SEE Value Drivers and Catalysts:
We think it's safe to say that SEE's packaging segments and products are (1) best-in-class, (2) relatively stable, and (3) deserve a multiple in-line with peers. One could argue it deserves a slight premium because of its exposure to developing countries and also because of its above-average R&D program spend, but let's say conservatively 8x is appropriate.
The biggest value drive of SEE stock is going to be the gradual turnaround and development of its Diversey (or soon-to-be "Institutional & Laundry") business. Margins are clearly lagging those of its main competitor Ecolab (ECL), as Diversey generates 7-8% EBITDA margins (on an LTM basis) vs. ECL at 18%. The reasons for this are detailed in our full report.

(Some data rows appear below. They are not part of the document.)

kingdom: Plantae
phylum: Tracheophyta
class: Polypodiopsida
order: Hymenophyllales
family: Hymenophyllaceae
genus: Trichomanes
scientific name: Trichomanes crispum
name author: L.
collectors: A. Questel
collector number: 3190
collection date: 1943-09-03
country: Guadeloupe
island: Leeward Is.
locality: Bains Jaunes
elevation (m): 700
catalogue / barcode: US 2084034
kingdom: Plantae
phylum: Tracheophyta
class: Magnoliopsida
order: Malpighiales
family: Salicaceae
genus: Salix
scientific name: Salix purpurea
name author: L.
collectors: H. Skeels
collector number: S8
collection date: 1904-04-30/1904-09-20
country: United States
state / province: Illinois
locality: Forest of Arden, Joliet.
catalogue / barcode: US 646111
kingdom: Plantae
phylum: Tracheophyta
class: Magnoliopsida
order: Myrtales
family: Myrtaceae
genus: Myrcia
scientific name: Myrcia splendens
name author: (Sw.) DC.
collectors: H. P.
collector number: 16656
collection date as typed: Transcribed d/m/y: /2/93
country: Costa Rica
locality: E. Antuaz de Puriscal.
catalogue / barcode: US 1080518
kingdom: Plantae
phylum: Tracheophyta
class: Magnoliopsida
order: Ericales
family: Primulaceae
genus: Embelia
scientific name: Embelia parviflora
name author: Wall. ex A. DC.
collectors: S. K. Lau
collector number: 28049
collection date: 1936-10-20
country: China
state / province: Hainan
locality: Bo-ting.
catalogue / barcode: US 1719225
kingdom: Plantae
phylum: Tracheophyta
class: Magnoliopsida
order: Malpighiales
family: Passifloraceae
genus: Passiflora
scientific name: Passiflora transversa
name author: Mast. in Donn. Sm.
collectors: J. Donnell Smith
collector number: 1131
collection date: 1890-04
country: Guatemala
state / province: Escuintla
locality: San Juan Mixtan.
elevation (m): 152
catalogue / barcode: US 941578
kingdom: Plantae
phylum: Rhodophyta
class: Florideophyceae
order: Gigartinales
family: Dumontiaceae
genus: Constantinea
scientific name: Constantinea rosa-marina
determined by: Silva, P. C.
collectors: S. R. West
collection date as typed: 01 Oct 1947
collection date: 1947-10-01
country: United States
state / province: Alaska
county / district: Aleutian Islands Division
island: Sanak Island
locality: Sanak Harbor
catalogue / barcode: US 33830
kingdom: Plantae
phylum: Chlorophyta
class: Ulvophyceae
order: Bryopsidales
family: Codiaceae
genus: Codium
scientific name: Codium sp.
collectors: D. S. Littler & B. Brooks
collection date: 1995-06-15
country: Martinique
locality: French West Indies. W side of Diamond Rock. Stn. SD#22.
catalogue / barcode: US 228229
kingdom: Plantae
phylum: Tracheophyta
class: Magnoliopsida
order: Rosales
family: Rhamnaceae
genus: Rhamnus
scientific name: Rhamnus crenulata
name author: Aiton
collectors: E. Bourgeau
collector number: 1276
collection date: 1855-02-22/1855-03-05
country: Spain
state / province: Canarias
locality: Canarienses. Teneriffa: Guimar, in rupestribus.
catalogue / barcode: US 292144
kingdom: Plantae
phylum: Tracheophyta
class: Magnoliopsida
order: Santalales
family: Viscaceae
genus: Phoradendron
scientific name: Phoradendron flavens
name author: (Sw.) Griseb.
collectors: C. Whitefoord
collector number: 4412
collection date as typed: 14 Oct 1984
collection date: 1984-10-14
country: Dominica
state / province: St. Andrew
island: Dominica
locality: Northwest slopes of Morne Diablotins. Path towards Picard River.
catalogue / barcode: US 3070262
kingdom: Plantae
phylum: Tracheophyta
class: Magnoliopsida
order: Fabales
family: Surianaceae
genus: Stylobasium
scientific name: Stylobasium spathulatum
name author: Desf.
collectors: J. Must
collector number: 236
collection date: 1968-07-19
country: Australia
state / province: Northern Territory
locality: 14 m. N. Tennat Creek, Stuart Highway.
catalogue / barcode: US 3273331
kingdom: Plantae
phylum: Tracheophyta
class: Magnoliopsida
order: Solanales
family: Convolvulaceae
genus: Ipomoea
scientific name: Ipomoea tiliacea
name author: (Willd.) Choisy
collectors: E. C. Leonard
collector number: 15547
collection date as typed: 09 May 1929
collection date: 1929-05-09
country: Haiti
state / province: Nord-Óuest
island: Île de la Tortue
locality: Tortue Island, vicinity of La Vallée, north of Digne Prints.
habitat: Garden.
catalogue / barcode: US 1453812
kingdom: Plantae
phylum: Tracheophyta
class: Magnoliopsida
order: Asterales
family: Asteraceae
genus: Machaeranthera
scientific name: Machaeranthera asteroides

On a segment valuation basis, if you take the Diversey business as is, and apply a multiple discount to it (compared to ECL's 12.4x multiple), you get an implied stock price of the SEE enterprise at around $15/share (our downside). This also assumes an 8x multiple for its other packaging businesses.
Now, in a second scenario, if you believe that management's plan of 1-2% margin expansion from cost-synergies will be accurate, then you assume margin expansion from other opportunities (which management is working on) such as price increases, product optimization, supply chain projects (i.e., new and more efficient Brazilian plant in 2Q'12), and euro stability; then a 14% EBITDA margin doesn't seem too aggressive. This is still 400bps below its direct competitor, and at the same level as its more commoditized packaging businesses. At an 11x multiple, this yields us a $28/share SEE stock price.